Pierre schaute seinen Freund an und seufzte. „Die letzten Jahre haben mich aufgewühlt. Das Leben, welches wir führen, habe ich mir gewünscht. Es gibt nichts, das uns fehlt und trotzdem fühlt es sich für mich so an, als würde irgendwas fehlen. Als wäre irgendwas verkehrt. Ich liebe dich von ganzem Herzen und doch weiß ich gerade nicht, ob ich mir mit dir eine Zukunft vorstellen kann, obwohl ich diese Zweifel noch nie hatte. Es mag nicht immer alles einfach zwischen uns sein, auch nicht in der Vergangenheit und ich wollte uns nie aufgeben, weil du mir so unglaublich wichtig bist. Du bist der Mensch, den ich am meisten liebe und es fühlte sich trotzdem so an, als würde es mich einengen. Es nimmt mir die Luft zum Atmen.", redete er sich seinen Kummer und seine Sorgen frei von der Seele, dabei wagte er es nicht Charles anzuschauen. Die Hand des Monegassen lag noch immer in seiner, was sich perfekt anfühlte. „Was ist, wenn wir Seelenverwandte sind, die sich einfach nur zum falschen Zeitpunkt getroffen haben?", philosophierte Pierre weiter und schaute Charles in die Augen. Dieser lächelte ihn liebevoll und zugleich verletzt an, während er mit dem Daumen über seinen Handrücken strich. „Wenn es so ist, dann wird das Schicksal einen Weg finden und uns eines Tages wieder zusammen führen. Bis dahin leben wir unser Leben weiter und vertrauen auf die Zukunft."

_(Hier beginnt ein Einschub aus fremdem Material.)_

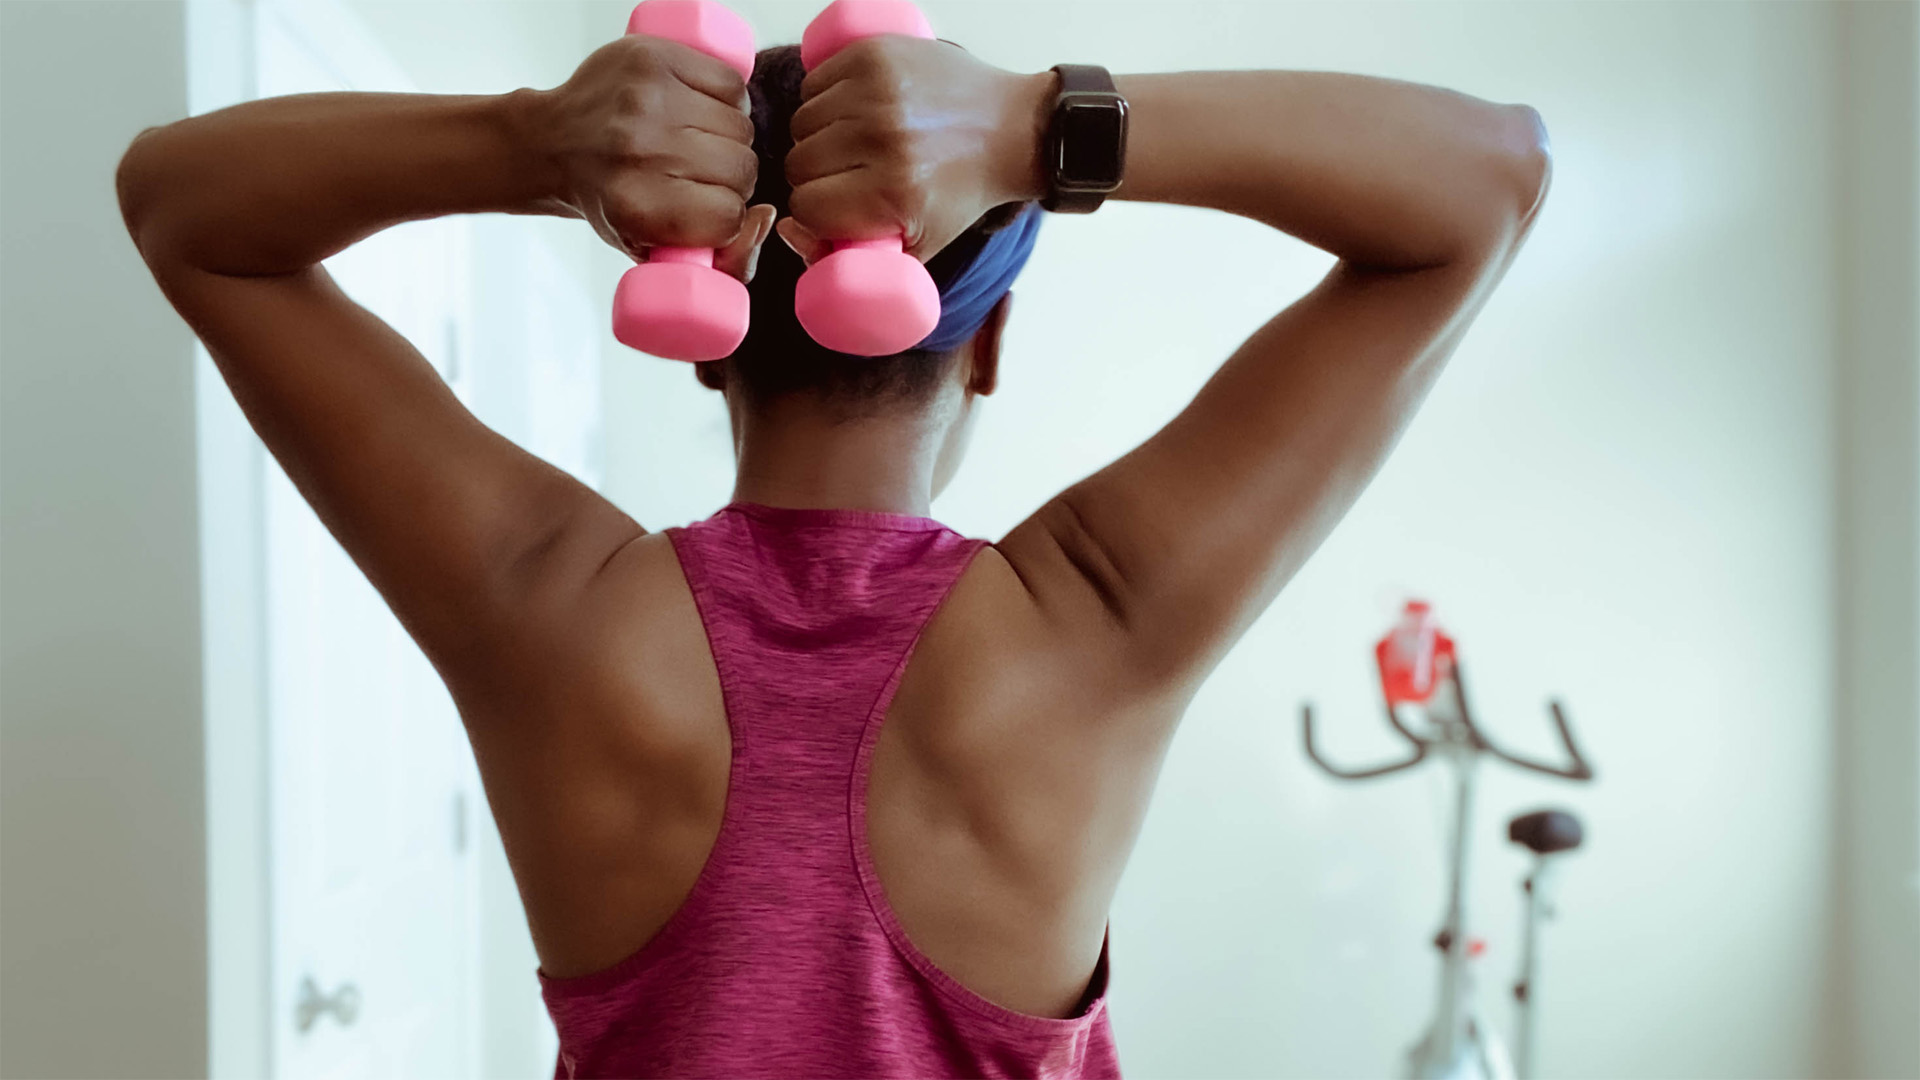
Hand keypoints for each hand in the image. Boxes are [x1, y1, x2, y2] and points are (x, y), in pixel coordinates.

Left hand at [529, 35, 762, 265]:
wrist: (553, 142)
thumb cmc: (608, 197)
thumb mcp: (657, 250)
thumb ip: (720, 259)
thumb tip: (766, 217)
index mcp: (639, 204)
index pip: (729, 216)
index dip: (726, 217)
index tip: (704, 212)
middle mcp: (641, 149)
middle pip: (742, 168)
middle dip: (731, 177)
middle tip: (699, 174)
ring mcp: (648, 98)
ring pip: (741, 125)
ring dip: (729, 137)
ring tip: (697, 140)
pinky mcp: (653, 58)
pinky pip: (731, 83)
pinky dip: (726, 98)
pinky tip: (700, 108)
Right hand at [781, 37, 1047, 264]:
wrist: (1007, 129)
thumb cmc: (959, 191)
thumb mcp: (915, 246)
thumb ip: (846, 256)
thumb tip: (785, 228)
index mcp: (893, 192)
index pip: (807, 207)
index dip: (818, 213)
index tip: (839, 208)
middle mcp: (884, 138)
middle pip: (799, 163)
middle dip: (817, 176)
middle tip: (850, 174)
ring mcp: (878, 90)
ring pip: (801, 121)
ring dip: (818, 136)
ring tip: (854, 142)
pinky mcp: (874, 54)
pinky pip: (813, 82)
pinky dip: (824, 98)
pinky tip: (854, 110)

Er hatte Charles ein vorerst letztes Mal geküsst, danach hatte er ein paar seiner Dinge zusammen gesammelt und war zu seinen Eltern gefahren, welche nicht weit entfernt wohnten. „Pierre?", öffnete seine Mutter ihm sichtbar überrascht die Tür. „Hallo, Mama. Könnte ich eine Weile wieder bei euch schlafen?", fragte er, nachdem er seine Mutter in den Arm genommen hatte. „Warum das? Hast du Probleme mit Charles?", fragte sie nach und schien noch verwirrter als ohnehin schon. „Wir sind nicht mehr zusammen.", erklärte er und spürte einen kleinen Schmerz, doch von diesem ließ er sich nicht beirren. Seine Mutter stellte ihm keine weiteren Fragen und bereitete das Gästezimmer vor, in welchem er vorübergehend unterkommen würde. Als er nun abends in dem Bett lag, fühlte er sich frei. Er fühlte sich gut. Er konnte wieder atmen. Er hatte seit Wochen zum ersten Mal wieder das Gefühl, als würde er tatsächlich leben. Er liebte Charles, doch erst einmal musste er sich selber finden, damit ihre Beziehung funktionieren würde. Und wenn sie füreinander bestimmt sind, dann wird das Schicksal sie zusammen führen und ein glückliches Ende für sie bereit halten.

Ende

A/N: Nicht ganz das, was ich ursprünglich geplant hatte und doch bin ich zufrieden.